Excerpted passage |
--- START ---

Exercising self-control when angry is critical in all situations. But the goal isn’t just to control our anger, it’s to understand the deeper meanings of our anger in order to transform ourselves. We do this by understanding the unique meaning of the feeling as it is experienced by us personally, in the unique context of our lives. This approach is called, contextualizing one’s feelings.

When we come to understand the unique meaning of our feelings we not only stand a chance of diminishing our anger, we gain a deeper and more expansive understanding of ourselves and our emotional world. With this expanded self-awareness new possibilities open up for becoming one’s best self. Feelings are information and every feeling has a powerful lesson to teach us something important about who we are.

The key to implementing a contextual approach to transforming difficult feelings is to ask questions that contextualize one’s emotional experience. Here are some examples:

  • Why am I feeling this way in this specific time and place?
  • Why am I feeling this way with this person and not with other people?
  • What was the specific trigger that brought about this feeling?
  • Have I ever felt this way before?
  • When is the first time I remember having this feeling? Is there a specific memory?

--- END ---

Action item A | Please give the entries again from their start through the line containing "Parallel Ops v1", replacing "Hydrate" with "Populate" and keeping everything else unchanged.

Data under study |
--- START ---

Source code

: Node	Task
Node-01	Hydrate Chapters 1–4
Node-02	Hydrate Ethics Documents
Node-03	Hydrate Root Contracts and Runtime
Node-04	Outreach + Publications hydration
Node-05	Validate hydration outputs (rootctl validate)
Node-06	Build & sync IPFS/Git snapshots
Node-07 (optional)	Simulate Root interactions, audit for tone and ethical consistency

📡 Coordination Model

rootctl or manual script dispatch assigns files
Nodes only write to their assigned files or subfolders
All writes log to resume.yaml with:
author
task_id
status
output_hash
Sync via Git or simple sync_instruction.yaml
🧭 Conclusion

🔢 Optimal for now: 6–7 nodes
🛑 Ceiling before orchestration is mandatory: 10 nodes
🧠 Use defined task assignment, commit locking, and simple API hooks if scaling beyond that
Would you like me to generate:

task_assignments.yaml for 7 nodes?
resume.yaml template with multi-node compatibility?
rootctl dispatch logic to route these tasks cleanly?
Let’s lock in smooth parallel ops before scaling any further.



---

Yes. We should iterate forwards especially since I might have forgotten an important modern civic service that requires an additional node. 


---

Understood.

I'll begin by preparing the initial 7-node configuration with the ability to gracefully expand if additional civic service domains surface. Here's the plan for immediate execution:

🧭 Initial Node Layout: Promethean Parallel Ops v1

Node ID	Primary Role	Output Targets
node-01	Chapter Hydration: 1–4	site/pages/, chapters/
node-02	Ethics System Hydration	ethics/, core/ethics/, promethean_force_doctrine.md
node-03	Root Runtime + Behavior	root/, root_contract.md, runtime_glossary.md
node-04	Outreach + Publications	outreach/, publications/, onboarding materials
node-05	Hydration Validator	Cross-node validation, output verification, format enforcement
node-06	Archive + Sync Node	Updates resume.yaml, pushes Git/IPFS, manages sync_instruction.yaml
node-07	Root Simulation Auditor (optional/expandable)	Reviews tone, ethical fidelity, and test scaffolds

--- END ---

Action item B | According to the passage on anger, what is the approach of understanding a feeling's unique meaning within the context of one's own life called?

Worked solution A |
Source code

: Node	Task
Node-01	Populate Chapters 1–4
Node-02	Populate Ethics Documents
Node-03	Populate Root Contracts and Runtime
Node-04	Outreach + Publications hydration
Node-05	Validate hydration outputs (rootctl validate)
Node-06	Build & sync IPFS/Git snapshots
Node-07 (optional)	Simulate Root interactions, audit for tone and ethical consistency

📡 Coordination Model

rootctl or manual script dispatch assigns files
Nodes only write to their assigned files or subfolders
All writes log to resume.yaml with:
author
task_id
status
output_hash
Sync via Git or simple sync_instruction.yaml
🧭 Conclusion

🔢 Optimal for now: 6–7 nodes
🛑 Ceiling before orchestration is mandatory: 10 nodes
🧠 Use defined task assignment, commit locking, and simple API hooks if scaling beyond that
Would you like me to generate:

task_assignments.yaml for 7 nodes?
resume.yaml template with multi-node compatibility?
rootctl dispatch logic to route these tasks cleanly?
Let’s lock in smooth parallel ops before scaling any further.



---

Yes. We should iterate forwards especially since I might have forgotten an important modern civic service that requires an additional node. 


---

Understood.

I'll begin by preparing the initial 7-node configuration with the ability to gracefully expand if additional civic service domains surface. Here's the plan for immediate execution:

🧭 Initial Node Layout: Promethean Parallel Ops v1

Worked solution B | Contextualizing one's feelings.